Task statement:
Copy each line of the data below with the word "decorative".

Study material:

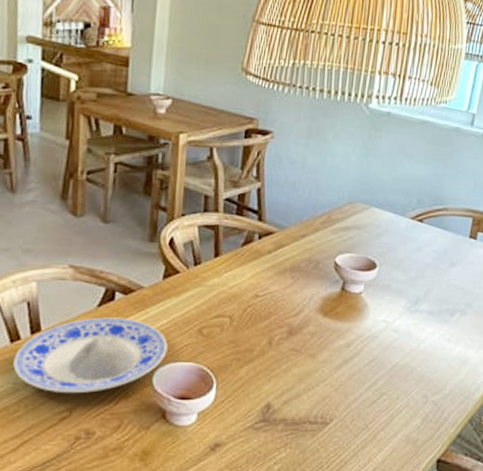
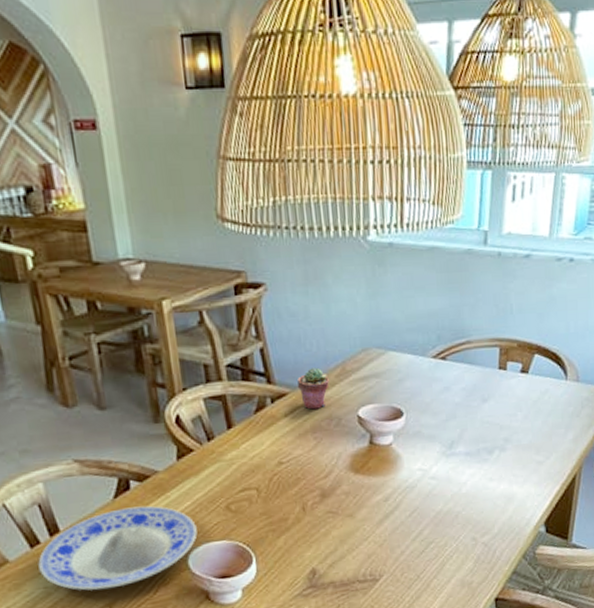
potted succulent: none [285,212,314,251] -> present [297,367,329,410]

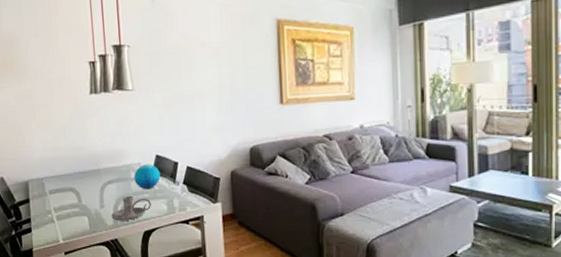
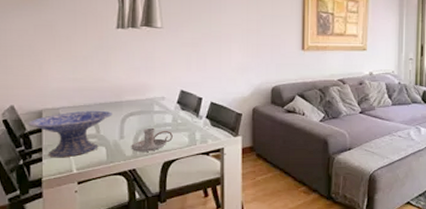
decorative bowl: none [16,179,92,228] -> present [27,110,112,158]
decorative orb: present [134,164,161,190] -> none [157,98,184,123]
...
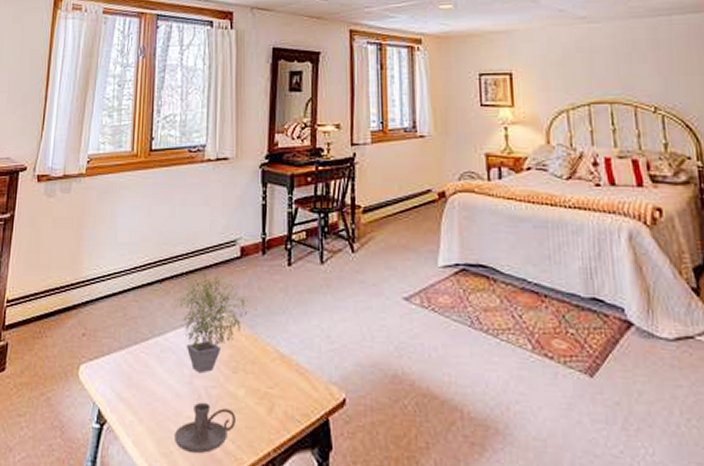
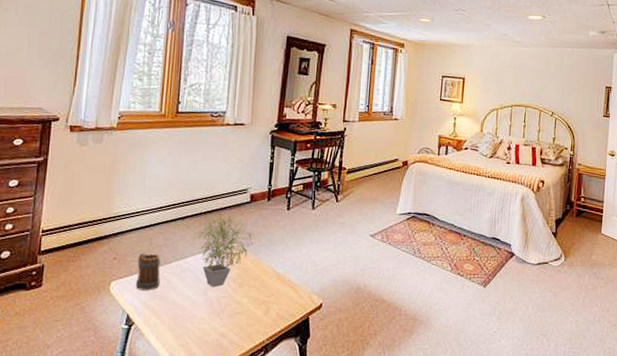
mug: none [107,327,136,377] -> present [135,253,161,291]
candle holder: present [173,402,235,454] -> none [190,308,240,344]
...
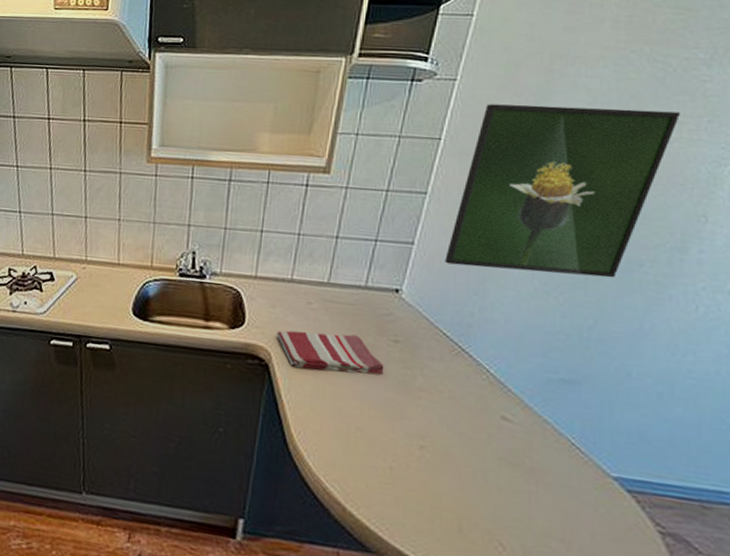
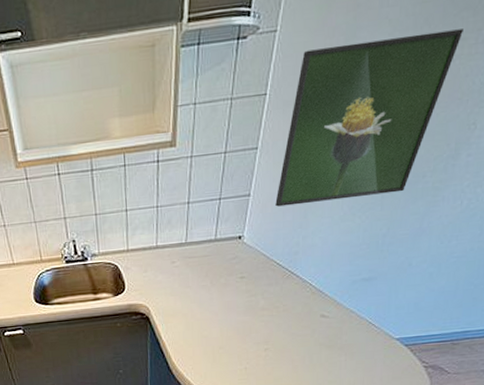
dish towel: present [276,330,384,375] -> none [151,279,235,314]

Solution for this problem:
decorative bowl: none [16,179,92,228] -> present [27,110,112,158]
decorative orb: present [134,164,161,190] -> none [157,98,184,123]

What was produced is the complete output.